“Harlotry” is the stock prophetic criticism of the worship of the people who are assimilated to Baalistic forms. While the prophetic accusation of “harlotry” has a literal reference to the sacred prostitution of the Baal cult, it is also a metaphor that extends its meaning into the entire theology of worship, worship that seeks fulfillment through self-expression, worship that accepts the needs and desires and passions of the worshiper as its baseline.
“Harlotry” is worship that says, “I will give you satisfaction. You want religious feelings? I will give them to you. You want your needs fulfilled? I’ll do it in the form most arousing to you.” A divine will that sets itself in opposition to the sin-tastes and self-preoccupations of humanity is incomprehensible in Baalism and is so impatiently discarded. Baalism reduces worship to the spiritual stature of the worshiper. Its canons are that it should be interesting, relevant and exciting – that I “get something out of it.”
Baal’s Mount Carmel altar lacks neither action nor ecstasy. The 450 priests put on quite a show. But the altar call comes up empty.
Yahweh’s altar is presided over by the solitary prophet Elijah. It is a quiet affair, a worship that is centered on the God of the covenant. Elijah prepares the altar and prays briefly and simply. In Yahwism something is said – words that call men and women to serve, love, obey, sing, adore, act responsibly, decide. Authentic worship means being present to the living God who penetrates the whole of human life. The proclamation of God’s word and our response to God’s Spirit touches everything that is involved in being human: mind and body, thinking and feeling, work and family, friends and government, buildings and flowers.
Sensory participation is not excluded – how could it be if the whole person is to be presented to God? When the people of God worship there are bodily postures of standing and kneeling and prostration in prayer. Sacred dances and antiphonal singing express community solidarity. Dress and liturgy develop dramatic energies. Solemn silence sensitizes ears to listen. But as rich and varied as the sensory life is, it is always defined and ordered by the word of God. Nothing is done simply for the sake of the sensory experience involved – which eliminates all propagandistic and emotional manipulation.
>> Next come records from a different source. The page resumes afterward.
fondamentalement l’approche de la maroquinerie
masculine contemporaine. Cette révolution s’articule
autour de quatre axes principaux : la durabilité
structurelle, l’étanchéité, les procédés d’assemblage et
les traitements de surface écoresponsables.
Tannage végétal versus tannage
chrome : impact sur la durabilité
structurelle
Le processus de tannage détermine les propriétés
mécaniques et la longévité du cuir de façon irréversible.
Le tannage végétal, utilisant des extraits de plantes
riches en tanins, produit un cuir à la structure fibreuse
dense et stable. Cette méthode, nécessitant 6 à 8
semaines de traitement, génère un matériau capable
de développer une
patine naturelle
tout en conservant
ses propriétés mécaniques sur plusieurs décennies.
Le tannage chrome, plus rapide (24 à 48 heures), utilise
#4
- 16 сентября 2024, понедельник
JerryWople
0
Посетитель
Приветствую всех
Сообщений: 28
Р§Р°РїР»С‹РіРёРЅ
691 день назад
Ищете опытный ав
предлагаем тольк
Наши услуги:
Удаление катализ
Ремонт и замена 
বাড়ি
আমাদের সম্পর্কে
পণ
A frequently used phrase in North American culture that is symptomatic of Baalistic tendencies in worship is “let’s have a worship experience.” It is the Baalistic perversion of “let us worship God.” It is the difference between cultivating something that makes sense to an individual, and acting in response to what makes sense to God. In a “worship experience”, a person sees something that excites him or her and goes about putting spiritual wrappings around it. A person experiences something in the realm of dependency, anxiety, love, loss, or joy and a connection is made with the ultimate. Worship becomes a movement from what I see or experience or hear, to prayer or celebration or discussion in a religious setting. Individual feelings trump the word of God.
Biblically formed people of God do not use the term “worship” as a description of experience, such as “I can have a worship experience with God on the golf course.” What that means is, “I can have religious feelings reminding me of good things, awesome things, beautiful things nearly any place.” Which is true enough. The only thing wrong with the statement is its ignorance, thinking that such experience makes up what the Christian church calls worship.
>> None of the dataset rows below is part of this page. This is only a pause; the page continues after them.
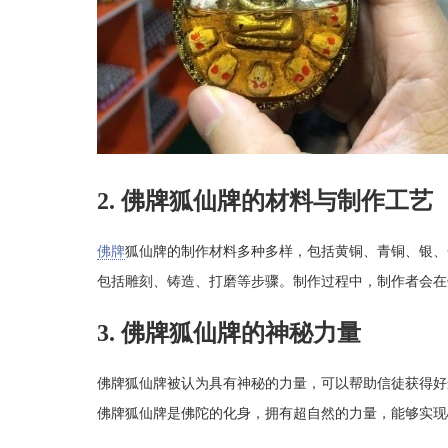
2. 佛牌狐仙牌的材料与制作工艺
佛牌
狐仙牌的制作材料多种多样，包括黄铜、青铜、银、
包括雕刻、铸造、打磨等步骤。制作过程中，制作者会在
3. 佛牌狐仙牌的神秘力量
佛牌狐仙牌被认为具有神秘的力量，可以帮助信徒获得好
佛牌狐仙牌是佛陀的化身，拥有超自然的力量，能够实现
The biblical usage is very different. It talks of worship as a response to God’s word in the context of the community of God’s people. Worship in the biblical sources and in liturgical history is not something a person experiences, it is something we do, regardless of how we feel about it, or whether we feel anything about it at all. The experience develops out of the worship, not the other way around. Isaiah saw, heard, and felt on the day he received his prophetic call while at worship in the temple – but he didn’t go there in order to have a “seraphim experience”.
At the Mount Carmel Yahweh altar things are very different. Elijah prays briefly. The fire falls. The altar call brings “all the people” to their knees. They make their decision: “Yahweh, he is God; Yahweh, he is God.” And then the rain comes.